_Activity_
The response has to reproduce all entries exactly while excluding their pictures.

(Transcribed page contents)
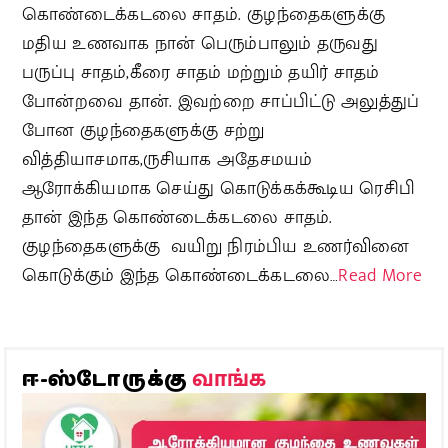
கொண்டைக்கடலை சாதம். குழந்தைகளுக்கு
மதிய உணவாக நான் பெரும்பாலும் தருவது
பருப்பு சாதம்,கீரை சாதம் மற்றும் தயிர் சாதம்
போன்றவை தான். இவற்றை சாப்பிட்டு அலுத்துப்
போன குழந்தைகளுக்கு சற்று
வித்தியாசமாக,ருசியாக அதேசமயம்
ஆரோக்கியமாக செய்து கொடுக்கக்கூடிய ரெசிபி
தான் இந்த கொண்டைக்கடலை சாதம்.
குழந்தைகளுக்கு வயிறு நிரம்பிய உணர்வினை
கொடுக்கும் இந்த கொண்டைக்கடலை…
Read More
வாங்க
ஈ-ஸ்டோருக்கு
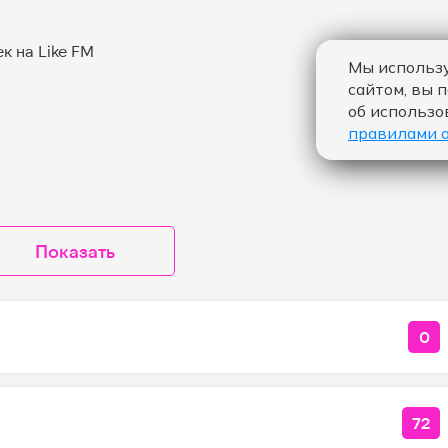
Мы использу
сайтом, вы 
об использо
правилами 
Показать
0
КО
72
КО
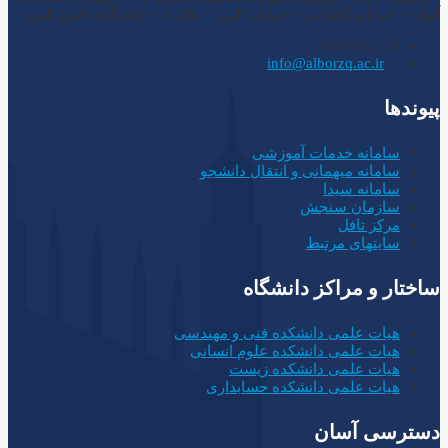
آبیک – خیابان کاشانی – خیابان البرز – پلاک 0 – دانشگاه دانش البرز
3441152278
info@alborzq.ac.ir
پیوندها
سامانه خدمات آموزشی
سامانه میهمانی و انتقال دانشجو
سامانه سیدا
سازمان سنجش
مرکز تافل
سایتهای مرتبط
ساختار و مراکز دانشگاه
هیات علمی دانشکده فنی و مهندسی
هیات علمی دانشکده علوم انسانی
هیات علمی دانشکده زیست
هیات علمی دانشکده حسابداری
دسترسی آسان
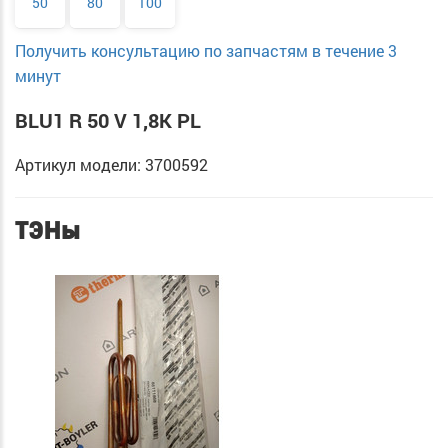
50
80
100
Получить консультацию по запчастям в течение 3
минут
BLU1 R 50 V 1,8K PL
Артикул модели: 3700592
ТЭНы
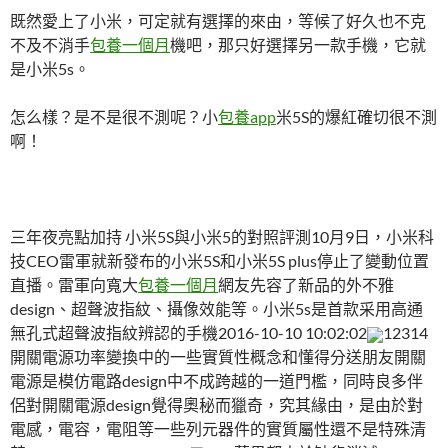
既然愛上了小米，可定就有選擇的來由，等候了好久也不克
不及不消手
包養一個月
機吧，那只好選擇另一款手機，它就
是小米5s。
怎么樣？是不是很不測呢？小
包養app
米5S的爆紅確切很不測
啊！
三年夜亮點加持 小米5S與小米5的對照評測10月9日，小米科
技CEO雷軍就新發布的小米5S和小米5S plus停止了變動位置
直播。雷軍向寬大
包養一個月
網友先容了新品的外不雅
design、超聲波指紋、攝像效能等。小米5s是首款采用高通
無孔式超聲波指紋辨認的手機2016-10-10 10:02:02
12314
開關電源功率變換中的一些實質性概念和懂得分送朋友開關
電源是模仿電路design中不成跨越的一道門檻，同時良多伴
侶對開關電源design覺得奧秘而獵奇，究其緣由，是由於對
電感，電容，電阻等一些列元器件的實質屬性還不是特殊清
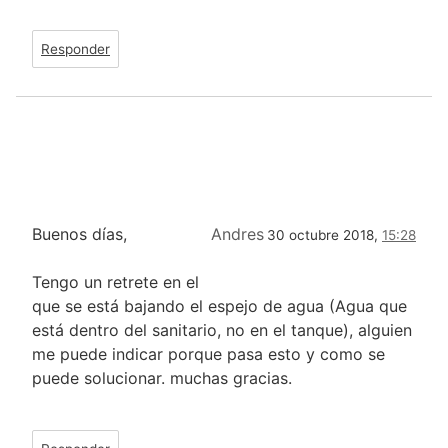
Responder
Buenos días,
Andres
30 octubre 2018,
15:28
Tengo un retrete en el
que se está bajando el espejo de agua (Agua que
está dentro del sanitario, no en el tanque), alguien
me puede indicar porque pasa esto y como se
puede solucionar. muchas gracias.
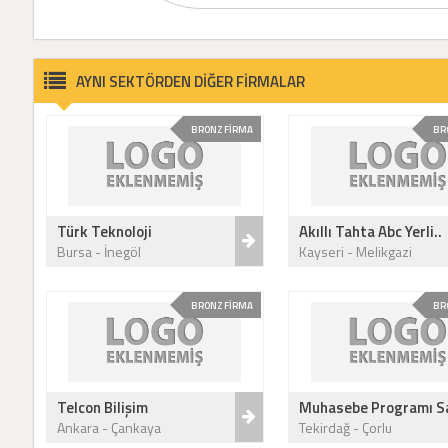
AYNI SEKTÖRDEN DİĞER FİRMALAR
BRONZ FİRMA
BR
Türk Teknoloji
Akıllı Tahta Abc Yerli..
Bursa - İnegöl
Kayseri - Melikgazi
BRONZ FİRMA
BR
Telcon Bilişim
Muhasebe Programı Sa
Ankara - Çankaya
Tekirdağ - Çorlu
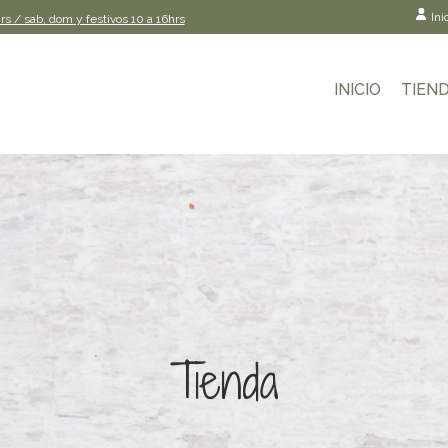
Ini
rs / sab, dom y festivos 10 a 16hrs
INICIO
TIEN
Tienda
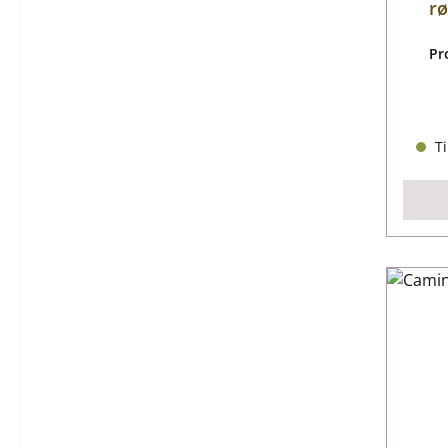
rø
Pr
Ti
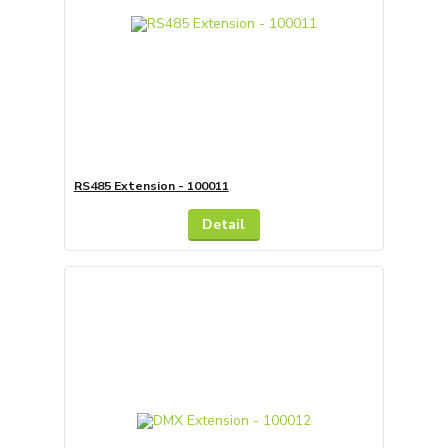
RS485 Extension - 100011
Detail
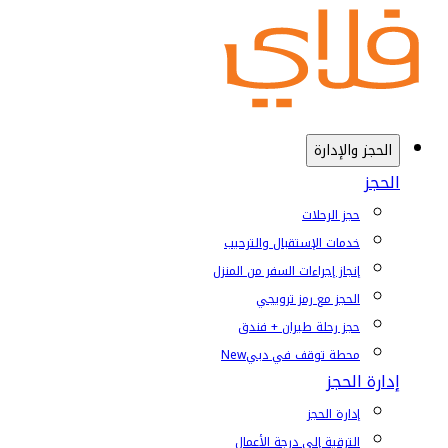
الحجز والإدارة
الحجز
حجز الرحلات
خدمات الإستقبال والترحيب
إنجاز إجراءات السفر من المنزل
الحجز مع رمز ترويجي
حجز رحلة طيران + فندق
محطة توقف في دبي
New
إدارة الحجز
إدارة الحجز
الترقية إلى درجة الأعمال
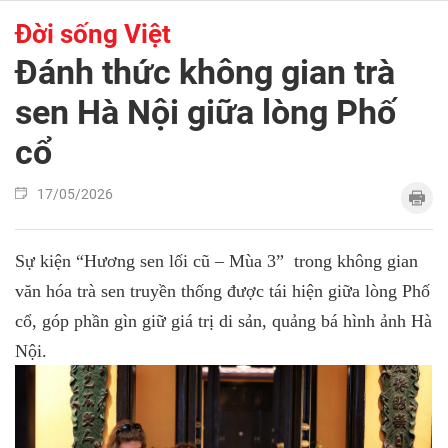
Đời sống Việt
Đánh thức không gian trà
sen Hà Nội giữa lòng Phố
cổ
17/05/2026
Sự kiện “Hương sen lối cũ – Mùa 3” trong không gian
văn hóa trà sen truyền thống được tái hiện giữa lòng Phố
cổ, góp phần gìn giữ giá trị di sản, quảng bá hình ảnh Hà
Nội.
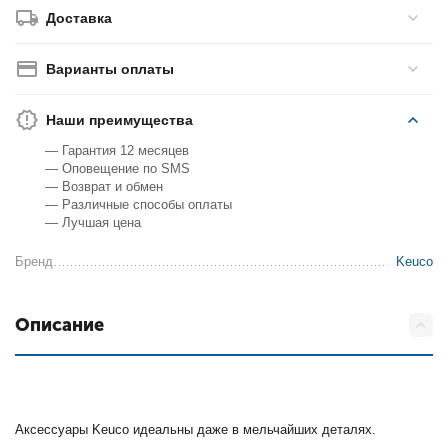
Доставка
Варианты оплаты
Наши преимущества
— Гарантия 12 месяцев
— Оповещение по SMS
— Возврат и обмен
— Различные способы оплаты
— Лучшая цена
Бренд
Keuco
Описание
Аксессуары Keuco идеальны даже в мельчайших деталях.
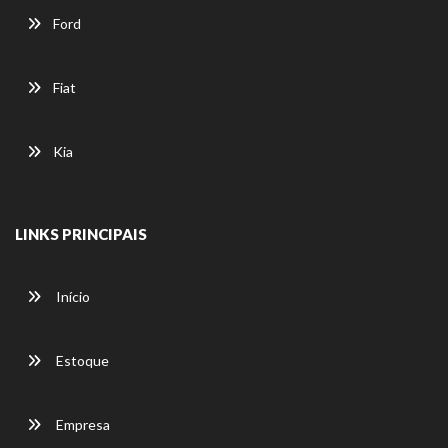
Ford
Fiat
Kia
LINKS PRINCIPAIS
Início
Estoque
Empresa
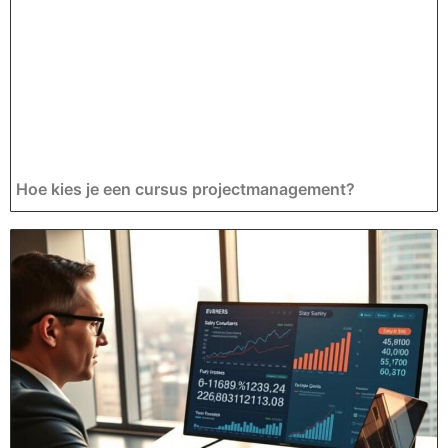
Hoe kies je een cursus projectmanagement?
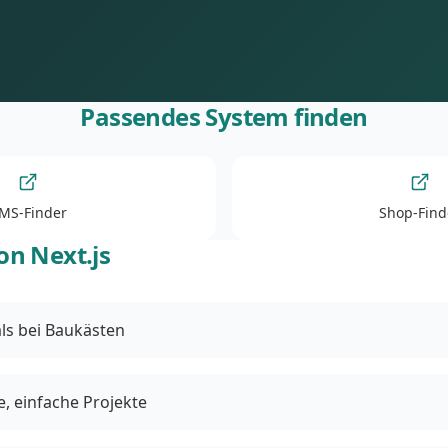
Passendes System finden
MS-Finder
Shop-Find
on Next.js
ls bei Baukästen
ne, einfache Projekte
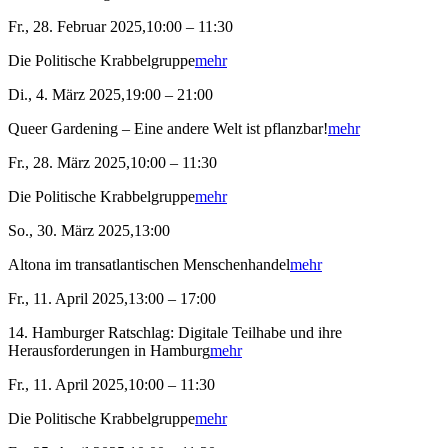
Fr., 28. Februar 2025,10:00 – 11:30
Die Politische Krabbelgruppe
mehr
Di., 4. März 2025,19:00 – 21:00
Queer Gardening – Eine andere Welt ist pflanzbar!
mehr
Fr., 28. März 2025,10:00 – 11:30
Die Politische Krabbelgruppe
mehr
So., 30. März 2025,13:00
Altona im transatlantischen Menschenhandel
mehr
Fr., 11. April 2025,13:00 – 17:00
14. Hamburger Ratschlag: Digitale Teilhabe und ihre
Herausforderungen in Hamburg
mehr
Fr., 11. April 2025,10:00 – 11:30
Die Politische Krabbelgruppe
mehr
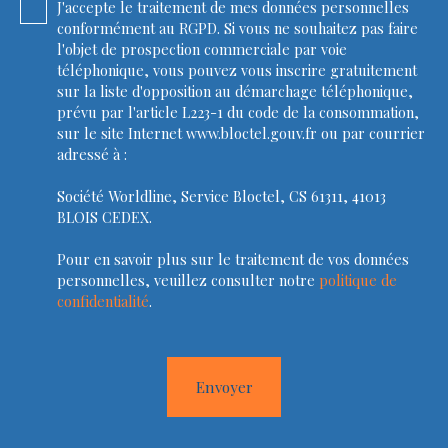
J'accepte le traitement de mes données personnelles
conformément au RGPD. Si vous ne souhaitez pas faire
l'objet de prospection commerciale par voie
téléphonique, vous pouvez vous inscrire gratuitement
sur la liste d'opposition au démarchage téléphonique,
prévu par l'article L223-1 du code de la consommation,
sur le site Internet www.bloctel.gouv.fr ou par courrier
adressé à :
Société Worldline, Service Bloctel, CS 61311, 41013
BLOIS CEDEX.
Pour en savoir plus sur le traitement de vos données
personnelles, veuillez consulter notre
politique de
confidentialité
.
Envoyer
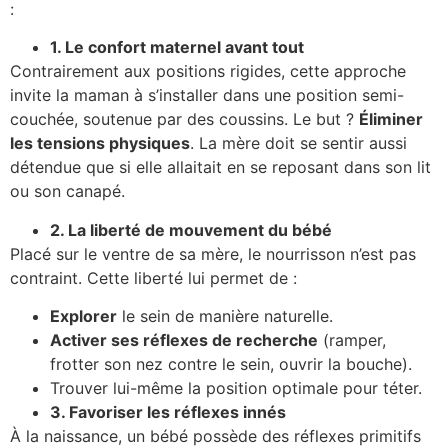
:
1. Le confort maternel avant tout
Contrairement aux positions rigides, cette approche
invite la maman à s’installer dans une position semi-
couchée, soutenue par des coussins. Le but ?
Éliminer
les tensions physiques
. La mère doit se sentir aussi
détendue que si elle allaitait en se reposant dans son lit
ou son canapé.
2. La liberté de mouvement du bébé
Placé sur le ventre de sa mère, le nourrisson n’est pas
contraint. Cette liberté lui permet de :
Explorer
le sein de manière naturelle.
Activer ses réflexes de recherche
(ramper,
frotter son nez contre le sein, ouvrir la bouche).
Trouver lui-même la position optimale pour téter.
3. Favoriser les réflexes innés
À la naissance, un bébé possède des réflexes primitifs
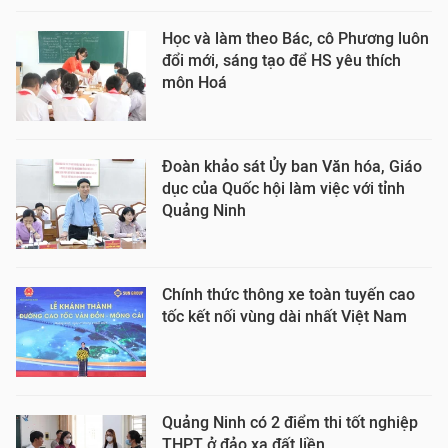
Học và làm theo Bác, cô Phương luôn
đổi mới, sáng tạo để HS yêu thích
môn Hoá
Đoàn khảo sát Ủy ban Văn hóa, Giáo
dục của Quốc hội làm việc với tỉnh
Quảng Ninh
Chính thức thông xe toàn tuyến cao
tốc kết nối vùng dài nhất Việt Nam
Quảng Ninh có 2 điểm thi tốt nghiệp
THPT ở đảo xa đất liền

_Result of this task_
கொண்டைக்கடலை சாதம். குழந்தைகளுக்கு
மதிய உணவாக நான் பெரும்பாலும் தருவது
பருப்பு சாதம்,கீரை சாதம் மற்றும் தயிர் சாதம்
போன்றவை தான். இவற்றை சாப்பிட்டு அலுத்துப்
போன குழந்தைகளுக்கு சற்று
வித்தியாசமாக,ருசியாக அதேசமயம்
ஆரோக்கியமாக செய்து கொடுக்கக்கூடிய ரெசிபி
தான் இந்த கொண்டைக்கடலை சாதம்.
குழந்தைகளுக்கு வயிறு நிரம்பிய உணர்வினை
கொடுக்கும் இந்த கொண்டைக்கடலை…
Read More
வாங்க
ஈ-ஸ்டோருக்கு
Мы использу
сайтом, вы 
об использо
правилами 
Показать
0
КО
72
КО
آبیک – خیابان کاشانی – خیابان البرز – پلاک 0 – دانشگاه دانش البرز
3441152278
info@alborzq.ac.ir
پیوندها
سامانه خدمات آموزشی
سامانه میهمانی و انتقال دانشجو
سامانه سیدا
سازمان سنجش
مرکز تافل
سایتهای مرتبط
ساختار و مراکز دانشگاه
هیات علمی دانشکده فنی و مهندسی
هیات علمی دانشکده علوم انسانی
هیات علمی دانشکده زیست
هیات علمی دانشکده حسابداری
دسترسی آسان
50
80
100
Получить консультацию по запчастям в течение 3
минут
BLU1 R 50 V 1,8K PL
Артикул модели: 3700592
ТЭНы
既然愛上了小米，可定就有選擇的來由，等候了好久也不克
不及不消手
包養一個月
機吧，那只好選擇另一款手機，它就
是小米5s。
怎么樣？是不是很不測呢？小
包養app
米5S的爆紅確切很不測
啊！
三年夜亮點加持 小米5S與小米5的對照評測10月9日，小米科
技CEO雷軍就新發布的小米5S和小米5S plus停止了變動位置
直播。雷軍向寬大
包養一個月
網友先容了新品的外不雅
design、超聲波指紋、攝像效能等。小米5s是首款采用高通
無孔式超聲波指紋辨認的手機2016-10-10 10:02:02
12314
開關電源功率變換中的一些實質性概念和懂得分送朋友開關
電源是模仿電路design中不成跨越的一道門檻，同時良多伴
侶對開關電源design覺得奧秘而獵奇，究其緣由，是由於對
電感，電容，電阻等一些列元器件的實質屬性還不是特殊清
Responder
Buenos días,
Andres
30 octubre 2018,
15:28
Tengo un retrete en el
que se está bajando el espejo de agua (Agua que
está dentro del sanitario, no en el tanque), alguien
me puede indicar porque pasa esto y como se
puede solucionar. muchas gracias.
AYNI SEKTÖRDEN DİĞER FİRMALAR
BRONZ FİRMA
BR
Türk Teknoloji
Akıllı Tahta Abc Yerli..
Bursa - İnegöl
Kayseri - Melikgazi
BRONZ FİRMA
BR
Telcon Bilişim
Muhasebe Programı Sa
Ankara - Çankaya
Tekirdağ - Çorlu
Ini
rs / sab, dom y festivos 10 a 16hrs
INICIO
TIEN
Tienda
rø
Pr
Ti
RS485 Extension - 100011
Detail
الحجز والإدارة
الحجز
حجز الرحلات
خدمات الإستقبال والترحيب
إنجاز إجراءات السفر من المنزل
الحجز مع رمز ترويجي
حجز رحلة طيران + فندق
محطة توقف في دبي
New
إدارة الحجز
إدارة الحجز
الترقية إلى درجة الأعمال
Đời sống Việt
Đánh thức không gian trà
sen Hà Nội giữa lòng Phố
cổ
17/05/2026
Sự kiện “Hương sen lối cũ – Mùa 3” trong không gian
văn hóa trà sen truyền thống được tái hiện giữa lòng Phố
cổ, góp phần gìn giữ giá trị di sản, quảng bá hình ảnh Hà
Nội.
Доставка
Варианты оплаты
Наши преимущества
— Гарантия 12 месяцев
— Оповещение по SMS
— Возврат и обмен
— Различные способы оплаты
— Лучшая цена
Бренд
Keuco
Описание
Аксессуары Keuco идеальны даже в мельчайших деталях.
Ford
Fiat
Kia
LINKS PRINCIPAIS
Início
Estoque
Empresa
Hoe kies je een cursus projectmanagement?
Passendes System finden
MS-Finder
Shop-Find
on Next.js
ls bei Baukästen
ne, einfache Projekte
Fr., 28. Februar 2025,10:00 – 11:30
Die Politische Krabbelgruppe
mehr
Di., 4. März 2025,19:00 – 21:00
Queer Gardening – Eine andere Welt ist pflanzbar!
mehr
Fr., 28. März 2025,10:00 – 11:30
Die Politische Krabbelgruppe
mehr
So., 30. März 2025,13:00
Altona im transatlantischen Menschenhandel
mehr
Fr., 11. April 2025,13:00 – 17:00
14. Hamburger Ratschlag: Digitale Teilhabe und ihre
Herausforderungen in Hamburg
mehr
Fr., 11. April 2025,10:00 – 11:30
Die Politische Krabbelgruppe
mehr
J'accepte le traitement de mes données personnelles
conformément au RGPD. Si vous ne souhaitez pas faire
l'objet de prospection commerciale par voie
téléphonique, vous pouvez vous inscrire gratuitement
sur la liste d'opposition au démarchage téléphonique,
prévu par l'article L223-1 du code de la consommation,
sur le site Internet www.bloctel.gouv.fr ou par courrier
adressé à :
Société Worldline, Service Bloctel, CS 61311, 41013
BLOIS CEDEX.
Pour en savoir plus sur le traitement de vos données
personnelles, veuillez consulter notre
politique de
confidentialité
.
Envoyer
:
1. Le confort maternel avant tout
Contrairement aux positions rigides, cette approche
invite la maman à s’installer dans une position semi-
couchée, soutenue par des coussins. Le but ?
Éliminer
les tensions physiques
. La mère doit se sentir aussi
détendue que si elle allaitait en se reposant dans son lit
ou son canapé.
2. La liberté de mouvement du bébé
Placé sur le ventre de sa mère, le nourrisson n’est pas
contraint. Cette liberté lui permet de :
Explorer
le sein de manière naturelle.
Activer ses réflexes de recherche
(ramper,
frotter son nez contre le sein, ouvrir la bouche).
Trouver lui-même la position optimale pour téter.
3. Favoriser les réflexes innés
À la naissance, un bébé possède des réflexes primitifs
Học và làm theo Bác, cô Phương luôn
đổi mới, sáng tạo để HS yêu thích
môn Hoá
Đoàn khảo sát Ủy ban Văn hóa, Giáo
dục của Quốc hội làm việc với tỉnh
Quảng Ninh
Chính thức thông xe toàn tuyến cao
tốc kết nối vùng dài nhất Việt Nam
Quảng Ninh có 2 điểm thi tốt nghiệp
THPT ở đảo xa đất liền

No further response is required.